A couple months past and my wife and I were expecting our first baby. We ended up losing our son full term. The day of our service, my father was being nice and was going around to the neighbor’s houses to let people know that there were going to be lots of cars coming and going because of our loss. My neighbor immediately snapped at my father and swore he would call the cops and that my father needed to get off his property (he is a renter mind you, and yes, I know they have rights). Luckily my father walked away being the better person.That was another incident.

Finally, and this is just recently, I have been trying to be nice. I have smiled and waved, said hello and everything. I strive to be that likeable person. Well, he confronted me about it asking why I say hello knowing that he would never respond. I told him because it makes me feel good to say hello and be neighborly.
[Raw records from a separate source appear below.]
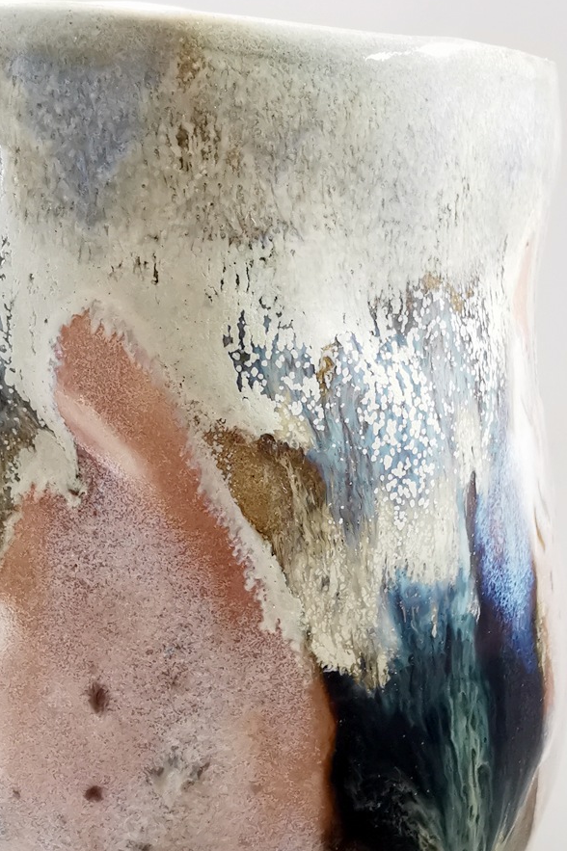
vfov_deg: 54.5
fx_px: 827
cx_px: 322
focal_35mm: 35
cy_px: 429
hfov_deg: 37.8
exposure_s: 1/50
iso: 160
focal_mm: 2.26
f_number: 2.2
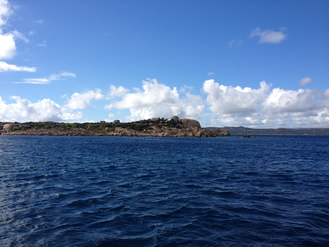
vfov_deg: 40.7
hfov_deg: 52.6
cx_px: 164
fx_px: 333
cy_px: 124
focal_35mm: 35
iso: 64
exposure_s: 1/2045
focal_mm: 4.28
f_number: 2.4
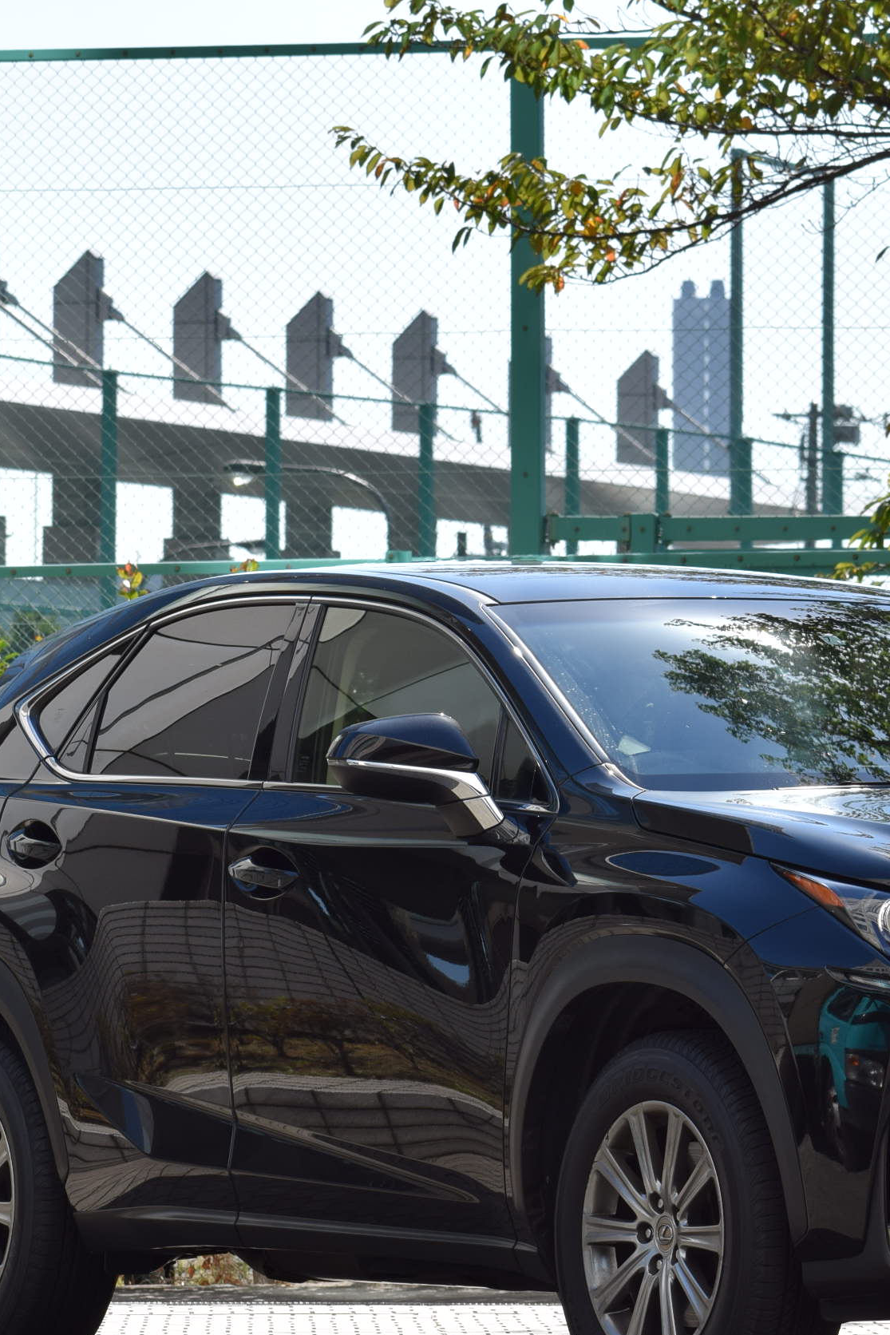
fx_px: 8564
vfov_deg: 8.9
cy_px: 740
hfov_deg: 5.9
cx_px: 680
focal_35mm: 231
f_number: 9
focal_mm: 86
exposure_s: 1/320
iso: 200
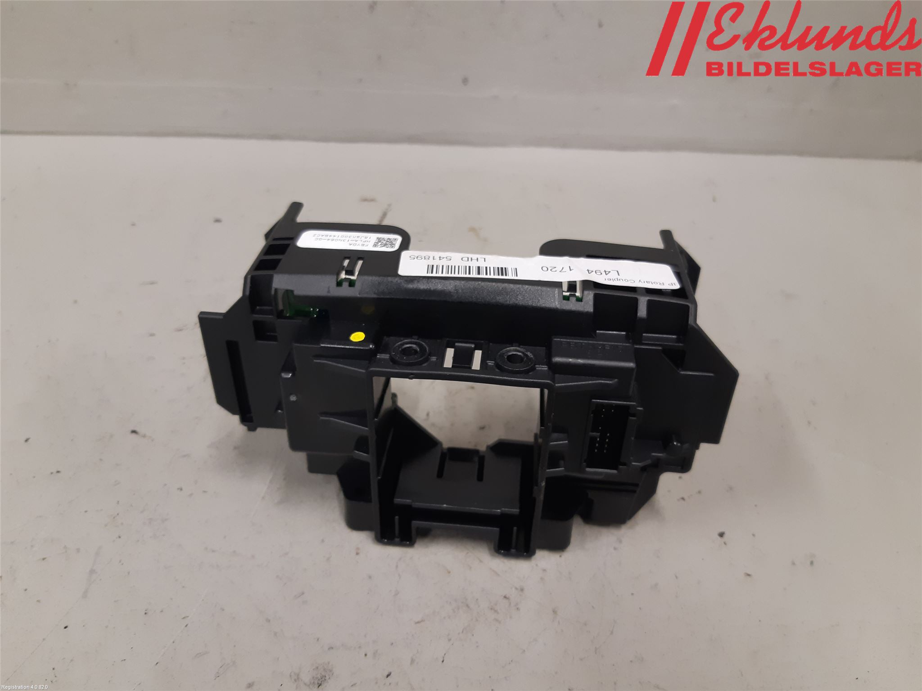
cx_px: 461
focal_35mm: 26
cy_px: 346
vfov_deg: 53.1
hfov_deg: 67.3
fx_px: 693
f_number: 1.7
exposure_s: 1/50
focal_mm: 3.93
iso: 160
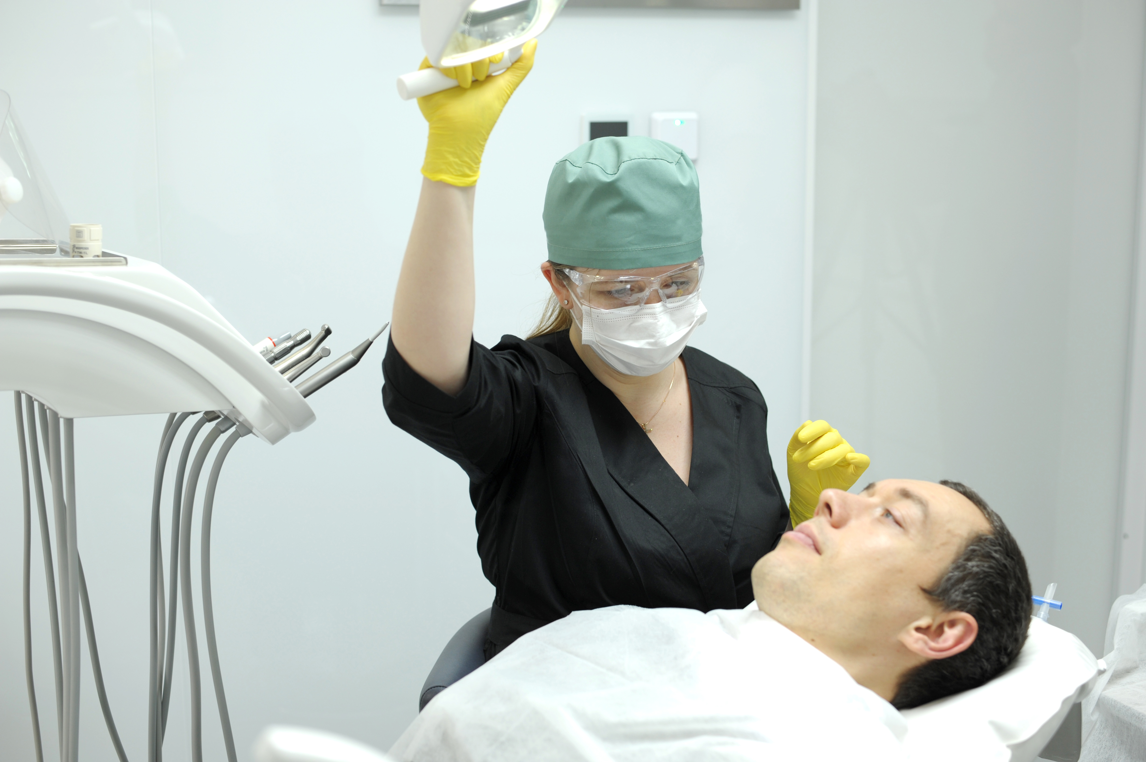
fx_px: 1591
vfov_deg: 27.0
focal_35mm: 50
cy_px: 381
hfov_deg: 39.6
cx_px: 573
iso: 400
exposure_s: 1/250
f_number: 3.5
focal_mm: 50
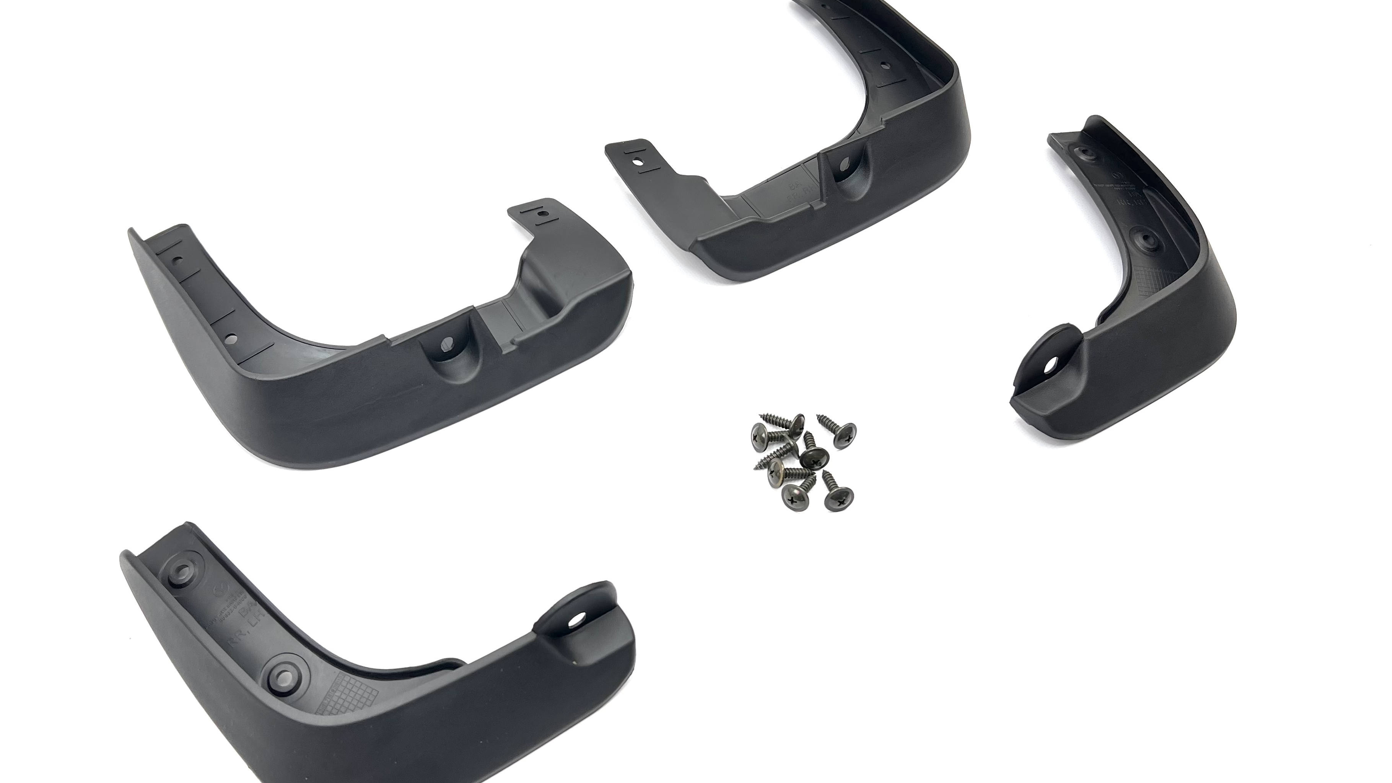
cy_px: 402
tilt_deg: -57.0
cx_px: 700
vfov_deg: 40.2
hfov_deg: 66.1
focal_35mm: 29
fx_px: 1070
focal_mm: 5.7
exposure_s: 1/154
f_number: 1.5
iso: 50
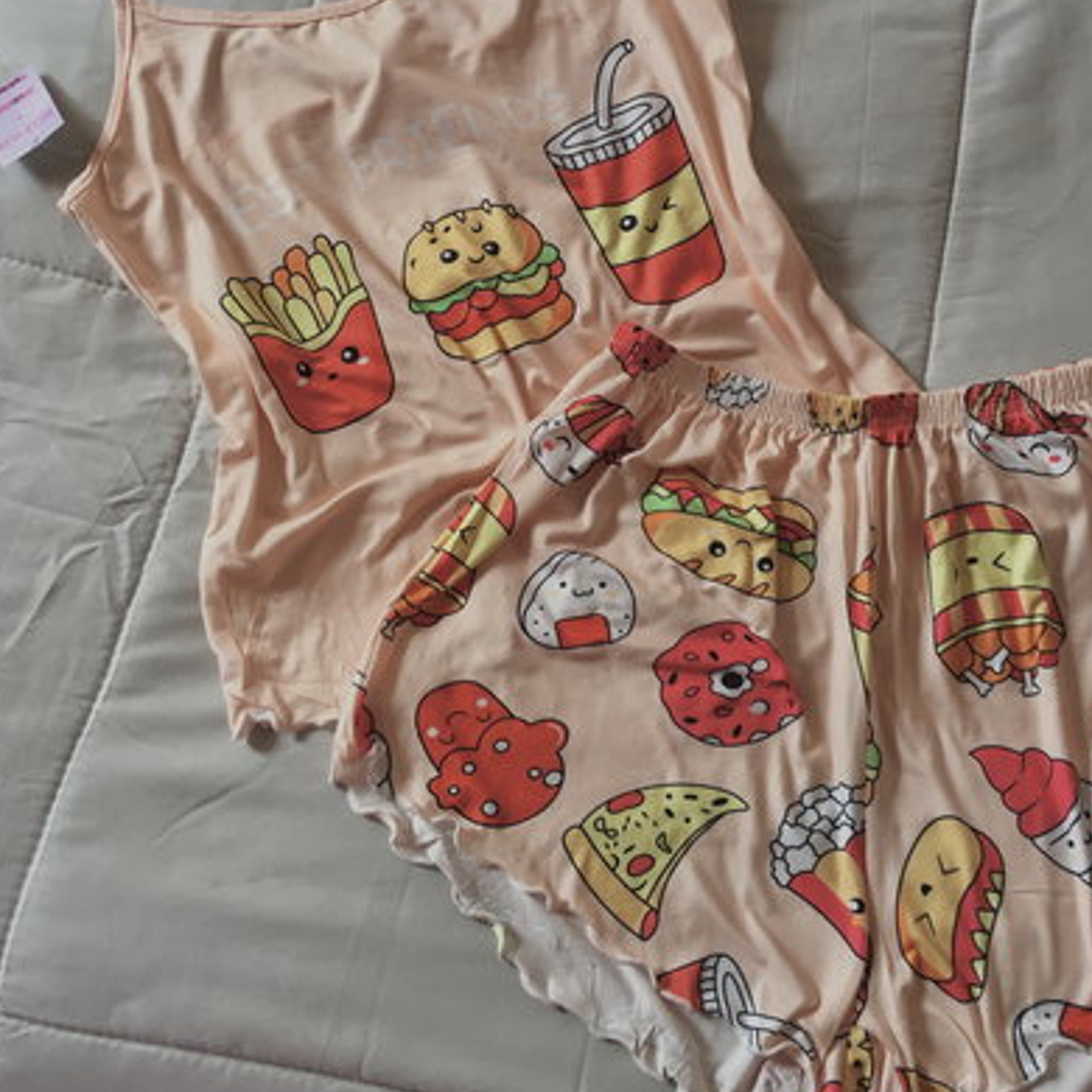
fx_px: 1249
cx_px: 543
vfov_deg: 46.7
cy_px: 396
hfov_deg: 47.2
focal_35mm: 35
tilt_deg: -72.4
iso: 25
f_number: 2.2
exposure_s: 1/33
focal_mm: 4.15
At this point, I hate working in the front yard, seeing this guys ugly mug and I despise getting the mail and trash cans. I have given him a chance to get to know me and I be neighborly but he threw it out since he has already cast judgement. I just find it hard to be nice to someone and I really find it hard to ignore someone who thinks I am some skin-head, tattooed racist when just because I am bald and have tattoos means nothing. I am one of the most easy going neighbors and would love to have everyone over for dinner in the neighborhood if I could or have those block parties like some neighborhoods have. For someone who thinks I am otherwise scum, it bothers me to no extent and he is pretty much justified in his rudeness because it gets to me. I am nothing of what he thinks I am. So killing him with kindness…it does nothing for those that are a lost cause and completely clueless.

2 Responses to Bawled Out

  • Chan says:

    I know it hurts a lot when you are being nice but still people misunderstand you and treat you with suspicion. You have tried to mend things many times and failed. You have to accept that you cannot change this person’s behavior. He has to realize it on his own. My suggestion would be to ignore him and befriend your other neighbors. So, in future there is a chance he may realize he was wrong about you all along after he hears good things about you from your neighbors. Even if he does not change, at least you will feel you are accepted among your other neighbors. That should feel comforting. Bottom line is you cant make everybody like you. This is something I realized it based on my experience. Good luck!

  • Whit says:

    If you’re not giving him any real reason to be hostile towards you, which it sounds like you’re a respectful neighbor, then, clearly, he has no justifiable reason to be THIS rude and angry with you. I predict that there is something that might have recently happened in his life that has caused this sudden shift in attitude (divorce? death in the family? job loss/money issues?), and he’s projecting his emotional reaction onto his interactions with his neighbors. For men, it’s easier to express negative emotions (stress, depression, fear, etc…) behind the veil of anger. He probably wouldn’t respond well to being asked “what’s really wrong?” So, you might just have to tolerate his behavior while he’s working through this problem (which may take a long time). Ignore him like he wants you to, because I doubt he likes the way he’s lashed out at you, and the more these negative interactions stack up, the more self-defeating he’ll become and the longer it will take for him to get over his real issue affecting him. As for your kids and teaching them polite neighborly behavior, I’d explain exactly the above, because they should know that people’s negative reactions are not always a direct causality of their (your kids) actions, and these reactions are not always a reflection of who that person is. They should know that their neighbor doesn’t hate them, that he’s just obviously going through something that has him on a short fuse…. maybe not that verbatim, but you get it. Good luck! Hope things get back to normal soon.